(DATA begins)

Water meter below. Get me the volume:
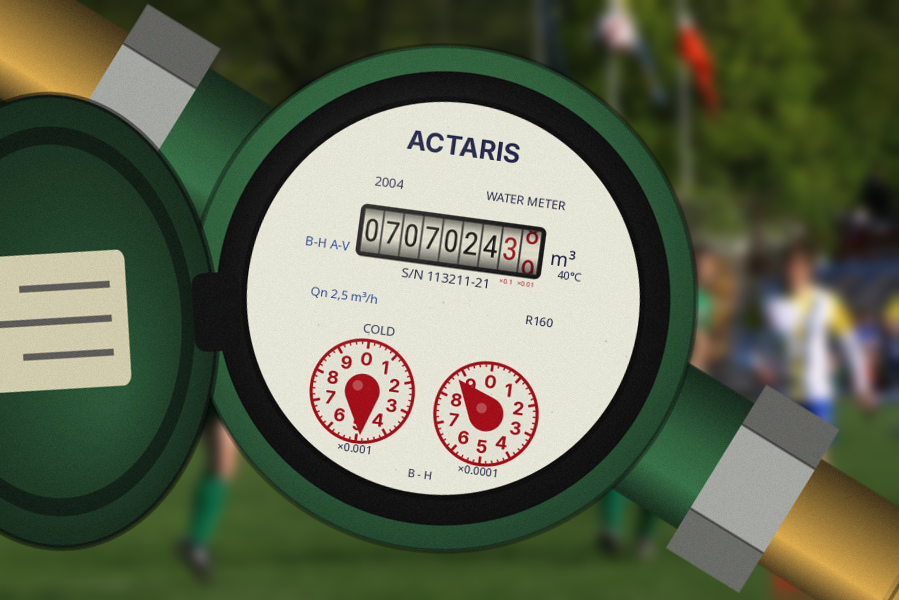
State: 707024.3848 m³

(DATA ends)
(DATA begins)

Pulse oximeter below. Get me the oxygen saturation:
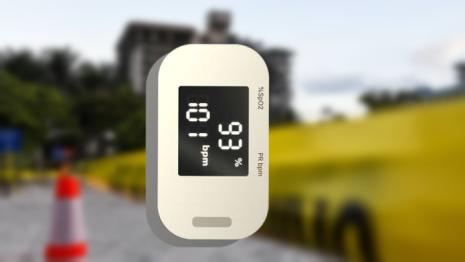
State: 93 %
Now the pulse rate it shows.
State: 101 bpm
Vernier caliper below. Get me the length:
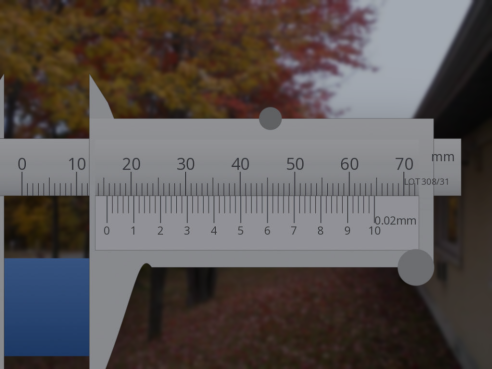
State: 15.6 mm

(DATA ends)
(DATA begins)

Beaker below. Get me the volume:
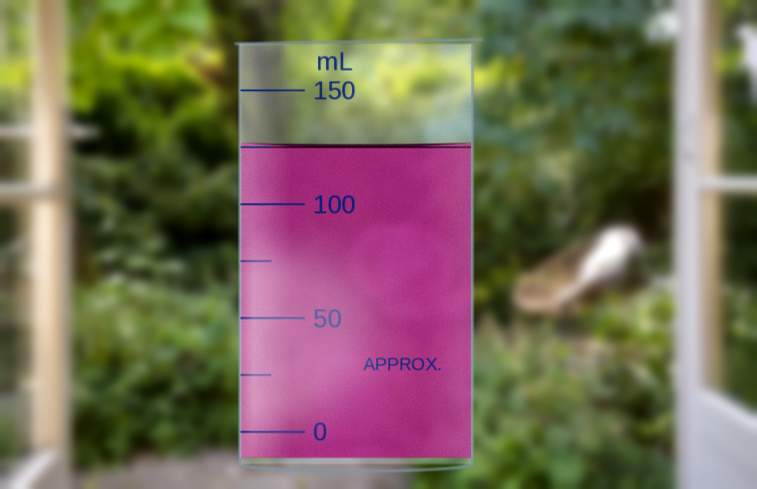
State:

(DATA ends)

ASSIGNMENT: Switch "State" to "Reading" in the items from the line with "Now the pulse rate it shows." up to and including the line with "State: 15.6 mm", and write out only those lines, otherwise unchanged. Leave the pictures out.

TASK RESULT:
Now the pulse rate it shows.
Reading: 101 bpm
Vernier caliper below. Get me the length:
Reading: 15.6 mm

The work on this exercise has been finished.